**Your goal**: Only the lines below from the one that holds "Nach dem Event: Regeneration" through the one that holds "Figyelünk környezetünkre" should appear in the answer, copied exactly, end lines included and pictures omitted.

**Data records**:
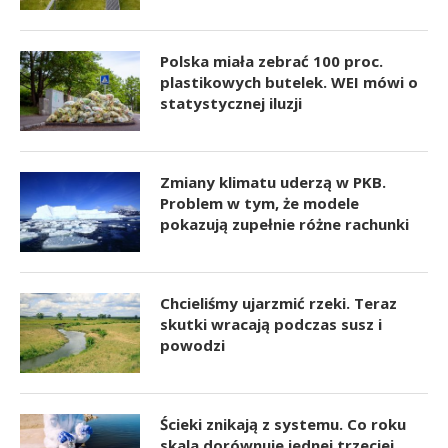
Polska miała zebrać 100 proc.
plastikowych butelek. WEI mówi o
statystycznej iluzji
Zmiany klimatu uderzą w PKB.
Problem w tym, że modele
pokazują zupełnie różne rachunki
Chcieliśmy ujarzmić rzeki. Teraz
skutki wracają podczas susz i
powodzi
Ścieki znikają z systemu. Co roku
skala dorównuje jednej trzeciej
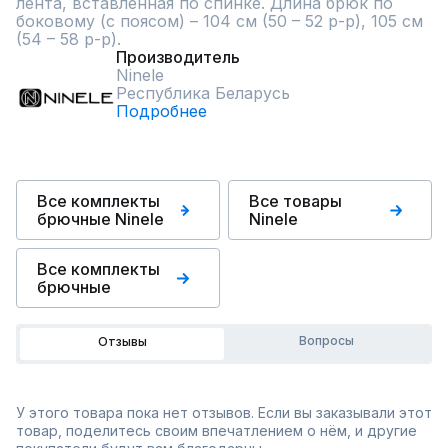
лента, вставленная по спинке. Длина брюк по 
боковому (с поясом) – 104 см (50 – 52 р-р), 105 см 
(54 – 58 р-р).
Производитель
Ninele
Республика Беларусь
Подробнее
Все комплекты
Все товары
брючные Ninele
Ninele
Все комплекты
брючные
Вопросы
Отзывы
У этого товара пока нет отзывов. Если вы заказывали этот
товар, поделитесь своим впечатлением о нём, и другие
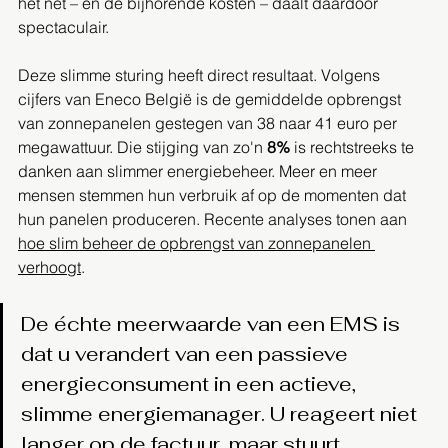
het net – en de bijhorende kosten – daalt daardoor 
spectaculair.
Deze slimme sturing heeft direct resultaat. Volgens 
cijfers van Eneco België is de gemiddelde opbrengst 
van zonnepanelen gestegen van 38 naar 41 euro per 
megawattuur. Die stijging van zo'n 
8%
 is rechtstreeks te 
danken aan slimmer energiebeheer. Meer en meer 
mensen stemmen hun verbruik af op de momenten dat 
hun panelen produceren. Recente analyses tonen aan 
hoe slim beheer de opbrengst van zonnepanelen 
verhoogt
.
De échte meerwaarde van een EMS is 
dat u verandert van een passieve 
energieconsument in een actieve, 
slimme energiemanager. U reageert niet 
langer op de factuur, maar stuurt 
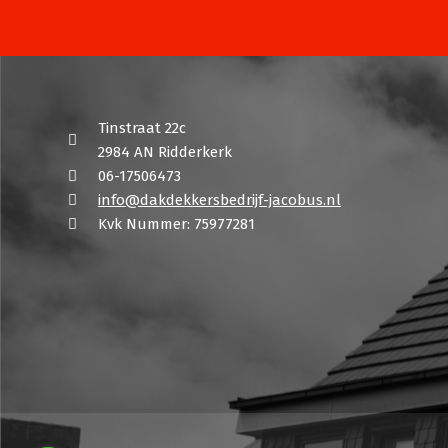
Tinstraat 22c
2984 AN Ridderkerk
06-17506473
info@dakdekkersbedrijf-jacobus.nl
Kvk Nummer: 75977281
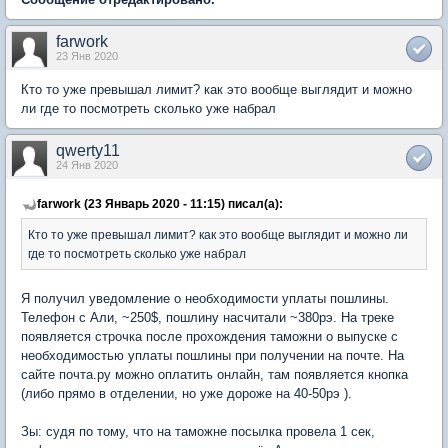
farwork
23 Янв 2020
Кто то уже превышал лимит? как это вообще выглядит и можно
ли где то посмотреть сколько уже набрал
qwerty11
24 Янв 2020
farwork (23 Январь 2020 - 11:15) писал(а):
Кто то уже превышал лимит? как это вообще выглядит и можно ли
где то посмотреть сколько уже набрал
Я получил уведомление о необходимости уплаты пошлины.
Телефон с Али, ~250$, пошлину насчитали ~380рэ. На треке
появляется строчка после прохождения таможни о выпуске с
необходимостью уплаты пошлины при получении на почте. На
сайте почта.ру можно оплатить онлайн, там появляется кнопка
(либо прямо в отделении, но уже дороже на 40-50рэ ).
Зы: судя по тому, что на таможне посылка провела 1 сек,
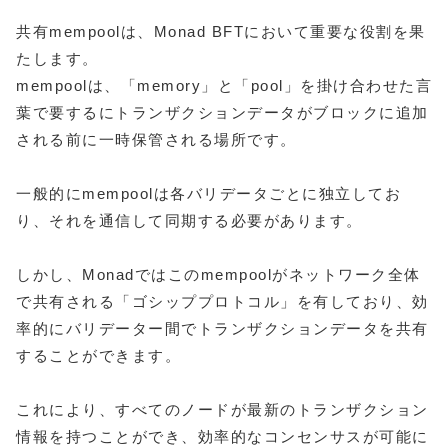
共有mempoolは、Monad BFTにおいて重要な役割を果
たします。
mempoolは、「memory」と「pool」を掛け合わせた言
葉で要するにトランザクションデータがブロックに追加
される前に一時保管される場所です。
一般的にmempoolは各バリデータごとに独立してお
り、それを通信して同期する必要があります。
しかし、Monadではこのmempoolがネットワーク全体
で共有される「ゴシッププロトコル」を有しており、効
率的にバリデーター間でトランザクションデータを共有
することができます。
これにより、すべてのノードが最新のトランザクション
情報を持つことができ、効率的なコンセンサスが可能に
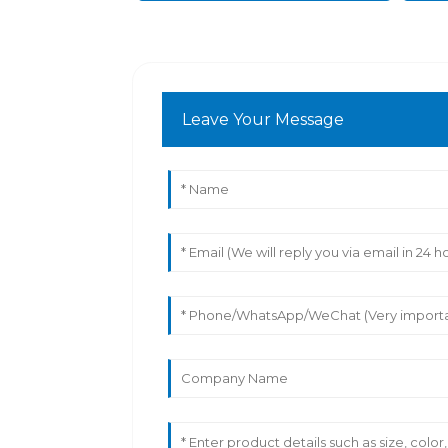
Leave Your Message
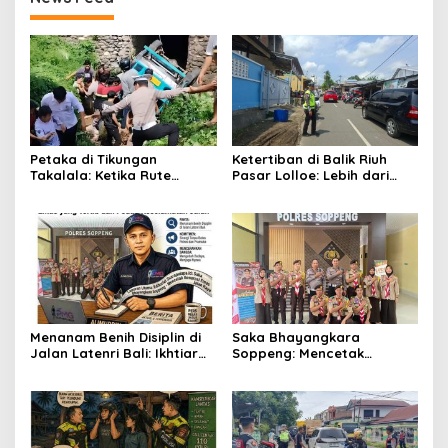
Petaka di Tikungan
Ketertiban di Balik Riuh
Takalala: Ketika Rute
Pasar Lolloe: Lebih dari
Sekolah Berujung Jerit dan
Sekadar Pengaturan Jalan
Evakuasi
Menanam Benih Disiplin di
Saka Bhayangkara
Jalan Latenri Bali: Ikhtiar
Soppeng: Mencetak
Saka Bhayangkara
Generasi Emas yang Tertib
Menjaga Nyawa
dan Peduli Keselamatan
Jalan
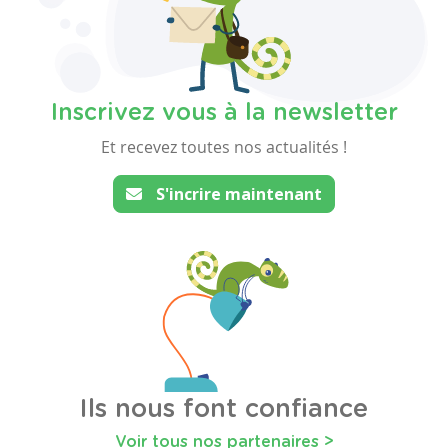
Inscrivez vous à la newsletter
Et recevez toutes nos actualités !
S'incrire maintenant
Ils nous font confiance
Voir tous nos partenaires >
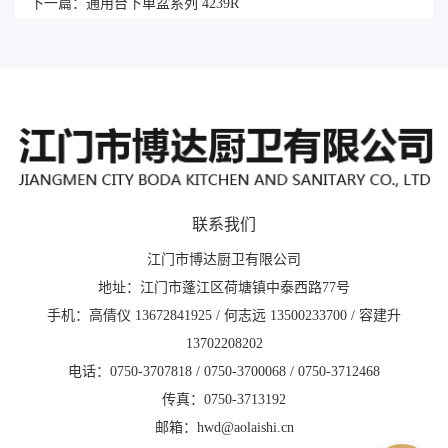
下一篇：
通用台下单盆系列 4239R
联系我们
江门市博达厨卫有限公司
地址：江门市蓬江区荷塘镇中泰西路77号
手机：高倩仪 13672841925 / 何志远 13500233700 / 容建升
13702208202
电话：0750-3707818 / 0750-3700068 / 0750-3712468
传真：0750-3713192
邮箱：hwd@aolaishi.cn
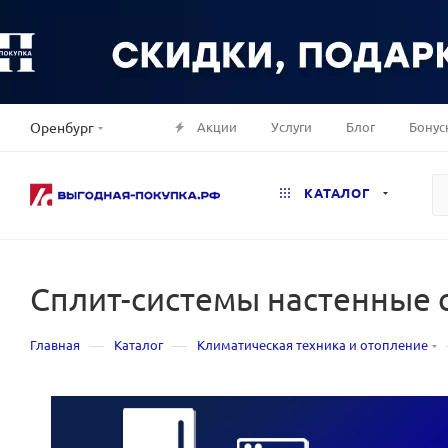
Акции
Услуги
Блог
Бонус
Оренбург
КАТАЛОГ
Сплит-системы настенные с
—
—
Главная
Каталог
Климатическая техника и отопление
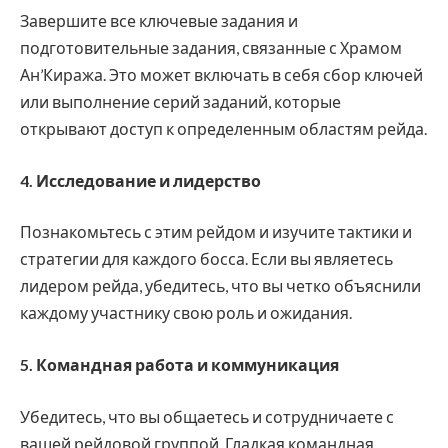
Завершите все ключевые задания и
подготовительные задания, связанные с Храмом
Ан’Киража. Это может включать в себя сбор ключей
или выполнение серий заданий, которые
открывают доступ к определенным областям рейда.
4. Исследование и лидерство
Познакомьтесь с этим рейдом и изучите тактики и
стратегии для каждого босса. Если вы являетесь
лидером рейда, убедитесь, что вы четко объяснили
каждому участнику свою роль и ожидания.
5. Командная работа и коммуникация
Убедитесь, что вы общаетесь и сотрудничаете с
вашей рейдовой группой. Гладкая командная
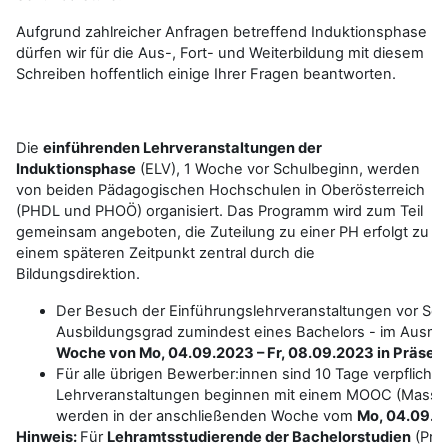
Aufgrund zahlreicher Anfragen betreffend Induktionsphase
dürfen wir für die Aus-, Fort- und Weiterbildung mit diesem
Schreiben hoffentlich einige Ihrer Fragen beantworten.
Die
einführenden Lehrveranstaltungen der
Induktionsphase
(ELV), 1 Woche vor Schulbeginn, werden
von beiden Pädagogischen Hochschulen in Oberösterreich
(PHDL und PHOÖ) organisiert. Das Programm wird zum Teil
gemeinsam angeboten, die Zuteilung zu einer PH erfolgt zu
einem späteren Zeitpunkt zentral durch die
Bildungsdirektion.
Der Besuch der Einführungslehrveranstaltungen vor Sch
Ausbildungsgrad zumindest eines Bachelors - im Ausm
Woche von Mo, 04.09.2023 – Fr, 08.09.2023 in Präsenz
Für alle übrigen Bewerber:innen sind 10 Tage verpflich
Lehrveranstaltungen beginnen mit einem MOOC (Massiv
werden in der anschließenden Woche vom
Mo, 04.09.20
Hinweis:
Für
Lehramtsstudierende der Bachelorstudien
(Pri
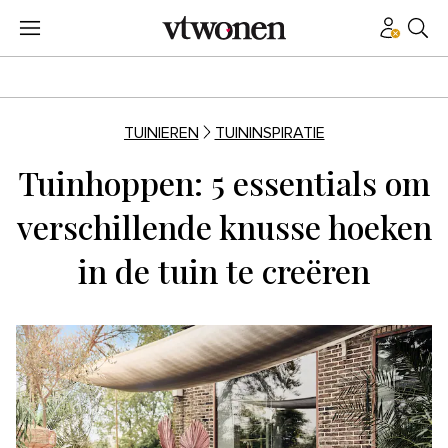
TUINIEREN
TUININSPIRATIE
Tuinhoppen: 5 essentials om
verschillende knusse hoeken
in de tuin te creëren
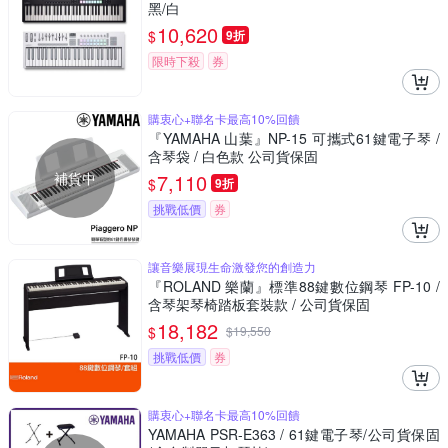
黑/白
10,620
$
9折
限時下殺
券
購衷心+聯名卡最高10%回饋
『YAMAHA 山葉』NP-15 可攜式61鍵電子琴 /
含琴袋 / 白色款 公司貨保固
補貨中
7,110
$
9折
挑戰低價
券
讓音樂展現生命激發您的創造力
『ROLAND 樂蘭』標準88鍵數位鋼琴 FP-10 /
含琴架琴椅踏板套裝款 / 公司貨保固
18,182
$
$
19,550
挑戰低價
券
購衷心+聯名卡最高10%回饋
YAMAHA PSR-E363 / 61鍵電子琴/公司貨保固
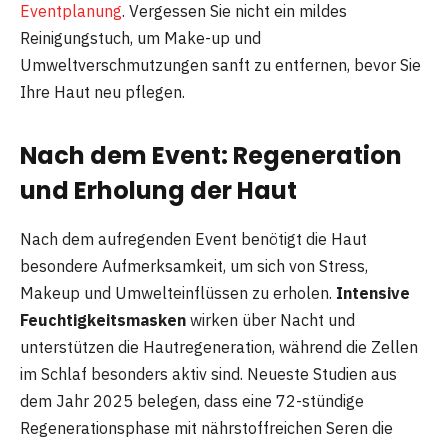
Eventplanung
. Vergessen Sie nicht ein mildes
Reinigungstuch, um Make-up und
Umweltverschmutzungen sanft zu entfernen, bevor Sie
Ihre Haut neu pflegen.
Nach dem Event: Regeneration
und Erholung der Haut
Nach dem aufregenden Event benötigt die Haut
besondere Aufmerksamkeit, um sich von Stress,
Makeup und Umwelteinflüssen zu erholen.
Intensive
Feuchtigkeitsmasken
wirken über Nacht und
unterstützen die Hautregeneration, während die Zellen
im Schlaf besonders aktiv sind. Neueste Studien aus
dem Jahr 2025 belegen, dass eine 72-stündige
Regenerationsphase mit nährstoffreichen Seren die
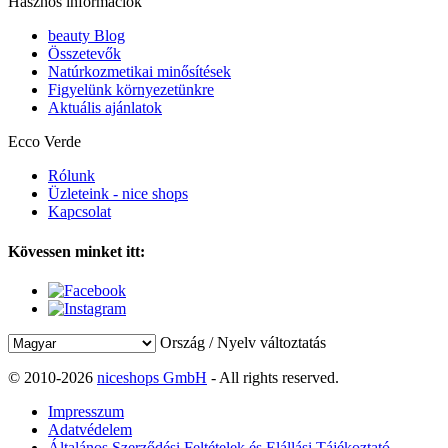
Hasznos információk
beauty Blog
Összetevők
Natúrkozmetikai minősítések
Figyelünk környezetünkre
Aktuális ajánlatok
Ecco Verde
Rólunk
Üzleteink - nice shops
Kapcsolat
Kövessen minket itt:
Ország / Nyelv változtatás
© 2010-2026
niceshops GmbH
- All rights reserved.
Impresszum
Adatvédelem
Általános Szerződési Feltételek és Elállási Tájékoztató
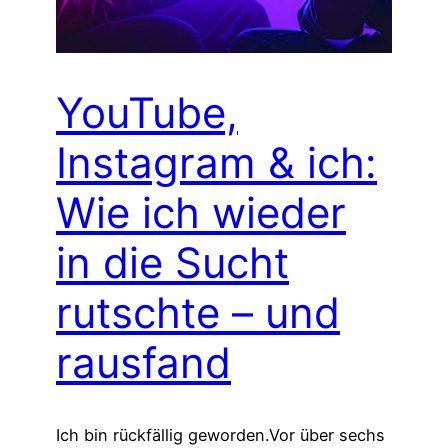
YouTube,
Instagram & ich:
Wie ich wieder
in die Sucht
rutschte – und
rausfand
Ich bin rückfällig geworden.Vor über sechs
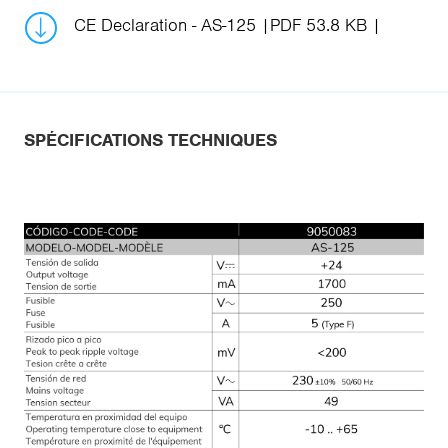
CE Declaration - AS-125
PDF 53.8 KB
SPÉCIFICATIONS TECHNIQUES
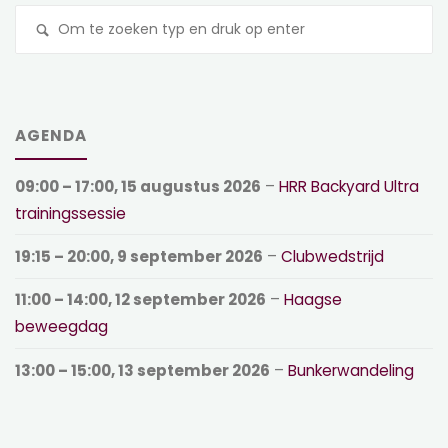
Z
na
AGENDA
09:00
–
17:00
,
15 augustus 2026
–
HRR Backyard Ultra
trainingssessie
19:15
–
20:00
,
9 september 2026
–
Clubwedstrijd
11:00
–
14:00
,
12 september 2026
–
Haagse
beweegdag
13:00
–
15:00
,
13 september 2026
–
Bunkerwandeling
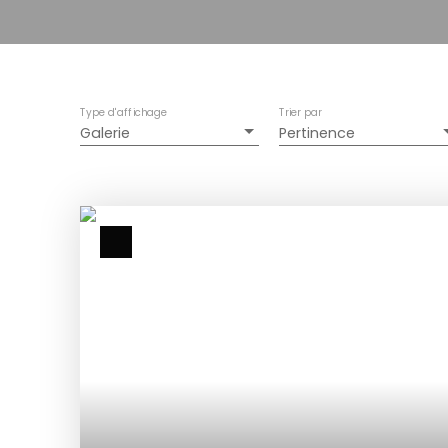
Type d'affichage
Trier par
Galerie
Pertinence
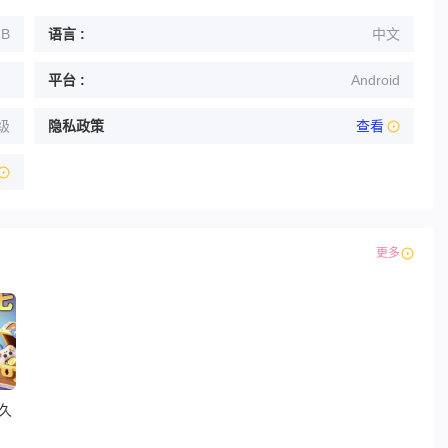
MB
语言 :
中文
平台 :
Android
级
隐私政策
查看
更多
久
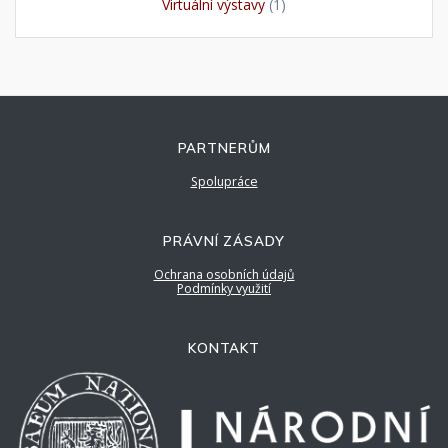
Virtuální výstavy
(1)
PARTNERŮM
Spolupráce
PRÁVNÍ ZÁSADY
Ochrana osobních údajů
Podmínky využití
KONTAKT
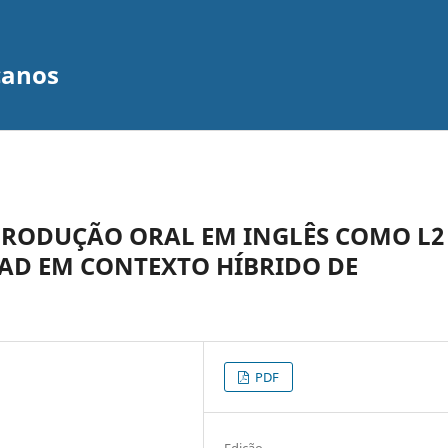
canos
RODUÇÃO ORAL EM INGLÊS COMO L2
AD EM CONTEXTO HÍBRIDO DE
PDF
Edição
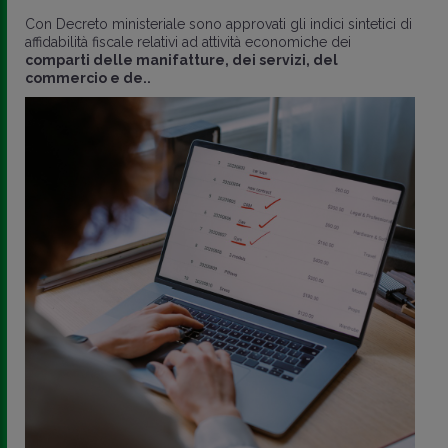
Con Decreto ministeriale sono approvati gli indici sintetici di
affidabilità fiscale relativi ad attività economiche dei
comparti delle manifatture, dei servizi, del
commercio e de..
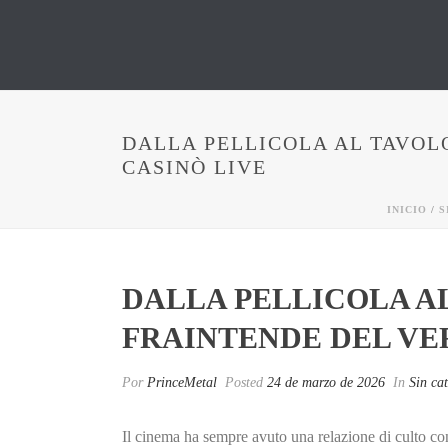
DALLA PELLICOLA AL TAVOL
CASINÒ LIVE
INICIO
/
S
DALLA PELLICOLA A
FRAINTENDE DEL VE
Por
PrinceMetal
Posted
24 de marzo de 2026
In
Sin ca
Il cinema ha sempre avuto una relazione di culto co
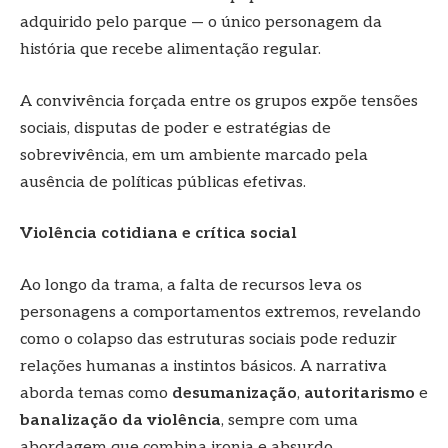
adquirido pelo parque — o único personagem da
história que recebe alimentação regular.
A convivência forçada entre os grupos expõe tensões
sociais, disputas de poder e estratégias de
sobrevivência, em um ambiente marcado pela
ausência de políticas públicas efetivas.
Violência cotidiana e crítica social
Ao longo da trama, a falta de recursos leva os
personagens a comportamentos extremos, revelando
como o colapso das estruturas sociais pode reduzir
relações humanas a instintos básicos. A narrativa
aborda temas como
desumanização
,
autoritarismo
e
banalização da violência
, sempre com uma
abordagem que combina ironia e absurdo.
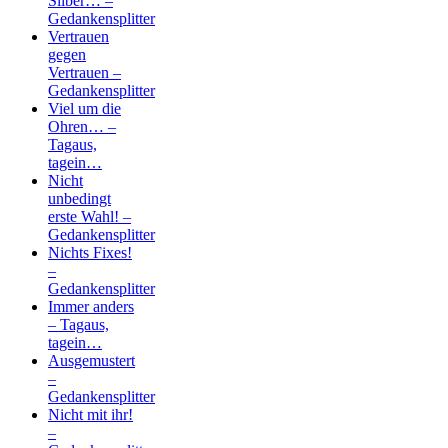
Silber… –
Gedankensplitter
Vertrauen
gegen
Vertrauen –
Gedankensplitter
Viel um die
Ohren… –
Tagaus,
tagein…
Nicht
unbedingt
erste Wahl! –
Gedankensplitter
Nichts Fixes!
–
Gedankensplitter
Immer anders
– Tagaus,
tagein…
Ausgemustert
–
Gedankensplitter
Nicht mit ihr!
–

**Response to this task**:
Nach dem Event: Regeneration
und Erholung der Haut
Nach dem aufregenden Event benötigt die Haut
besondere Aufmerksamkeit, um sich von Stress,
Makeup und Umwelteinflüssen zu erholen.
Intensive
Feuchtigkeitsmasken
wirken über Nacht und
unterstützen die Hautregeneration, während die Zellen
im Schlaf besonders aktiv sind. Neueste Studien aus
dem Jahr 2025 belegen, dass eine 72-stündige
Regenerationsphase mit nährstoffreichen Seren die
Hasznos információk
beauty Blog
Összetevők
Natúrkozmetikai minősítések
Figyelünk környezetünkre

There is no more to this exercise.